In reaction to the mechanical (and chemical) explanations of life proposed in the seventeenth century, many scientists and thinkers defended life as radically different from the non-living, due to the possession of a ‘vital force’. One such vitalist was Georg Ernst Stahl (1660–1734), who explained life and disease as the actions of a sensitive soul or ‘anima’, inhabiting every part of the organism preventing its decay. This ‘animism’ was an example of ‘vitalism’, the belief that life was not explicable in purely mechanical and chemical terms, harking back to Aristotle and earlier.
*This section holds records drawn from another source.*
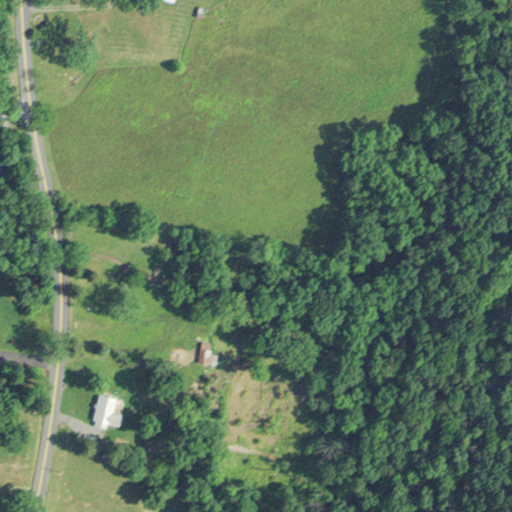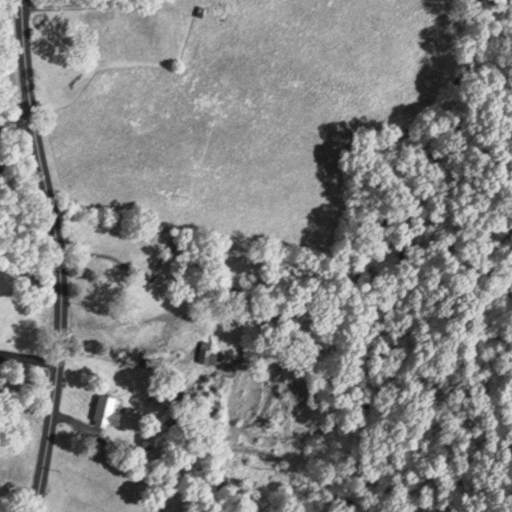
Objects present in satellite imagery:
road: (15, 119)
building: (0, 161)
road: (47, 256)
building: (208, 353)
building: (107, 408)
Stahl was also a chemist, and proposed the infamous phlogiston theory. This theory interpreted combustion, i.e. burning with its accompanying flame and heat, as due to the release of a special substance called phlogiston, a stored heat energy. Stahl believed that plants took phlogiston from the air, and incorporated it into their matter, so if the plant was then burnt (as wood or straw) the phlogiston could escape into the atmosphere again. Or if, alternatively, the plants were eaten by animals, phlogiston could be released by the animal’s respiration, a kind of combustion inside the body. The phantom of phlogiston beguiled chemists for about 100 years until finally extinguished by Lavoisier, who also disproved Stahl’s vitalism. However, Stahl had already died in a state of severe depression long before the demise of his theories.

This historical journey has led us to a cold and abstract world of science, stripped bare of gods and spirits, ruled instead by laws and forces. We have ventured below the skin of appearances, and must travel inwards to ever smaller scales if we are to penetrate the meaning of life. The human body has become a machine, to be taken apart piece by piece. But the next veil of mystery which hides the secret of life is not a physical or mechanical one. The old dream of the alchemists is suddenly to bear fruit in the form of the chemistry of life.